En temps normal, cela le faisait sourire, et en fonction de son appétit, il lui tendait le reste de nourriture, ou faisait semblant de ne pas avoir entendu, se recroquevillant pour ne pas la mettre en colère par son refus.
Ce soir-là, poser les yeux sur l’objet du désir de la jeune femme fit remonter un goût acide dans sa gorge.
Se levant précipitamment, il faillit bousculer Tekris, qui laissa échapper un « ben qu’est-ce qui t’arrive minipuce ? » surpris. Arrivé un peu à l’écart du campement, il tourna la tête sur le côté de justesse, rendant tripes et boyaux sur l’herbe jaunie.
Tremblant sur ses jambes mal assurées, il se releva prudemment, évitant de croiser le regard du colosse posté près de lui, affreusement gêné. Pire, du coin de l’œil, il distinguait l’ouverture kaki de la tente de Zane (celle de Tekris était marron, celle de Zair, d’un vert jauni) s’écarter. Il ferma les paupières avant de voir l’adolescent en émerger, certain qu’il allait avoir droit à sa dose de reproche quotidienne.

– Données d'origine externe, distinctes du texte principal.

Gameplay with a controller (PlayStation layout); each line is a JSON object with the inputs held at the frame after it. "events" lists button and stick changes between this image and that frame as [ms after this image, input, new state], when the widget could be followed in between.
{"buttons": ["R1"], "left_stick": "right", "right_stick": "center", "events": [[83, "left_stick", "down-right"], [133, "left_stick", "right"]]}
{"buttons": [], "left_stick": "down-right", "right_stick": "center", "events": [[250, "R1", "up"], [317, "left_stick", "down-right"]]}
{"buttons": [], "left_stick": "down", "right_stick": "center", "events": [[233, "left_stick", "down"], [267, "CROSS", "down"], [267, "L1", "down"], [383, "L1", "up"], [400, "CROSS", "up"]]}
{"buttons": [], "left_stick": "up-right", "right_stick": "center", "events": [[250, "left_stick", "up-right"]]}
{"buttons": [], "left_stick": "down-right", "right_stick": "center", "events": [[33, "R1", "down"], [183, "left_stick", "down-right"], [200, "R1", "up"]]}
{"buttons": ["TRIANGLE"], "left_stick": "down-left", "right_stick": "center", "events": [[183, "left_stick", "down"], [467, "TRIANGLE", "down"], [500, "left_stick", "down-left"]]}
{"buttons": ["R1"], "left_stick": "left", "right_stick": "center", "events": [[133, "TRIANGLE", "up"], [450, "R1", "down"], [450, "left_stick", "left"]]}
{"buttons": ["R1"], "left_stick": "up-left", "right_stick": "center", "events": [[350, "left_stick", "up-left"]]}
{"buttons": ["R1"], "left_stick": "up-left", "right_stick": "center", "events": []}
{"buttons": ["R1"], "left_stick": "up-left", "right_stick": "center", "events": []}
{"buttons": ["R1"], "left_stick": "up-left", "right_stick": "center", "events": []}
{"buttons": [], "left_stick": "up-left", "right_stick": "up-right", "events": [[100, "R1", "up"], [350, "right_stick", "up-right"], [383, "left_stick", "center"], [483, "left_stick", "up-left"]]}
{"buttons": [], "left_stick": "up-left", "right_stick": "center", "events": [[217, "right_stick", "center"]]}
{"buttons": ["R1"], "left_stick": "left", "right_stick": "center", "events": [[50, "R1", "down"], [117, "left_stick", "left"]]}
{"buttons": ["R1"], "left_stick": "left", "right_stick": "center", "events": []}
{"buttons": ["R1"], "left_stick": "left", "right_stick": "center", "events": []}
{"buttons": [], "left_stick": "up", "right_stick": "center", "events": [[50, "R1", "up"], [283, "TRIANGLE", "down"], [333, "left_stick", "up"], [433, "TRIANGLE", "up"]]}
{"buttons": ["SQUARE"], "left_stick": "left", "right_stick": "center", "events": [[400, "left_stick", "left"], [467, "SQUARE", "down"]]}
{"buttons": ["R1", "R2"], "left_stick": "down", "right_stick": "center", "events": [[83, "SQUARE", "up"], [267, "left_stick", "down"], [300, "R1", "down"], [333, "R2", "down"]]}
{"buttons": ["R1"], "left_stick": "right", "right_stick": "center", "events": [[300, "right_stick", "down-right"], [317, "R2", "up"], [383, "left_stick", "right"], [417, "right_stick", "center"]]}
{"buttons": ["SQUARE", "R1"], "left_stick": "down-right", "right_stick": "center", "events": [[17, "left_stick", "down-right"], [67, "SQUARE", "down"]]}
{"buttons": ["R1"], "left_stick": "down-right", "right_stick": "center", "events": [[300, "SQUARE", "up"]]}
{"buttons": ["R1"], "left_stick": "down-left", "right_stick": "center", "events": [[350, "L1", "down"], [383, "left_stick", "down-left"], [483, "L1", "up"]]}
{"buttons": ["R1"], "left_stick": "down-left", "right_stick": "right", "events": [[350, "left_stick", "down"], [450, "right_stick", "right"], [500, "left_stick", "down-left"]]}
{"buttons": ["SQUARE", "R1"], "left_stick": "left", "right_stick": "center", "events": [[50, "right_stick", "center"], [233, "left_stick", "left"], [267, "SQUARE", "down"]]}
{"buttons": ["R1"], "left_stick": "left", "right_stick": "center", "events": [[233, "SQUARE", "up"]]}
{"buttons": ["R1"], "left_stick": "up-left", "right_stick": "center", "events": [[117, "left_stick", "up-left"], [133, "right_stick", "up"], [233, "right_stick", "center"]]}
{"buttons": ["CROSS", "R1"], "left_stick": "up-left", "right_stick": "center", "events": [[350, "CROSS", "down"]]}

Sauf si l’extraterrestre passait sur cet écart car il se disait n’avoir plus longtemps à le supporter…
Un nouveau haut-le-cœur le saisit, qu’il réprima à grand-peine en serrant les dents, prenant la serviette que lui tendait Tekris en le remerciant d’un léger signe de tête, la passant sur ses lèvres.
– Que se passe-t-il encore ?! pesta Zane.
Marc le devina sur le point d’exploser de colère ; sa voix s’éraillait toujours un peu dans ces cas-là. Voir se cassait parfois, d’une façon abrupte, sèche, qui ne donnait pas envie de rire. Une fois, il se demanda même si cette particularité était due à un cri poussé trop fort, trop jeune.
– Apparemment, le gamin n’apprécie pas la viande séchée, répondit Zair.
Elle restait assise à sa place, si Marc se fiait à son oreille. Son interlocuteur soupira, désabusé. Mais pas à l’égard du collégien pour une fois.
– Et c’est pour ça que tu finis son repas je suppose ?
– Faut pas gâcher la nourriture, c’est toi qui le dit. Et puis je parie qu’il ne mangera plus ce soir.
– Arrêtez de parler de…ça, les interrompit Tekris.
Ce dont Marc le remercia intérieurement, ne désirant guère se ridiculiser plus encore.
– Tu ne vas pas me faire le coup d’être malade juste avant Takeo ? reprit Zane, mi-question, mi-affirmation. Dans ce cas, tu sera déçu ; quoi qu’il en soit, demain tu files et retourne faire ta vie en Amérique, en Papouasie ou en Indochine, peu importe !
– C’est bon, murmura Marc, se redressant lentement. Rien qu’un peu de stress.
– Allons bon, pourquoi tu serais stressé ?
Le collégien recula jusqu’à un tronc d’arbre, s’appuyant machinalement sur Tekris. Il se sentait mieux maintenant, en tout cas suffisamment pour parler sans devoir s’interrompre abruptement. Oh, dans un sens, il aimerait tellement être véritablement malade, juste pour se trouver une bonne excuse, et rester auprès des Radikors quelques jours de plus !
– J’ai jamais été totalement seul pour rentrer quelque part…dans une ville que je ne connais même pas…En espérant que les gens connaissent l’anglais. Alors, ben, j’ai un peu peur…
Il maudit sa voix tremblante, comme chaque fois qu’il devait répondre à une interrogation directe de Zane. Réunissant un peu de courage, il releva le nez, se forçant à fixer son attention sur le visage plissé de contrariété. Tekris lui avait conseillé de le regarder quand il lui parlait, pour ne pas trop avoir l’air d’une lavette. Sans trop plonger son regard dans le sien, pour ne pas lui donner l’impression de le défier, chose qui risquait de l’énerver. Enfin, mieux valait que cela suffise pour ce soir, il se sentait trop fatigué pour faire plus.
– Tu as peur pour ça ? Ce n’est pas ta dernière trouvaille pour nous mener en bateau par hasard ?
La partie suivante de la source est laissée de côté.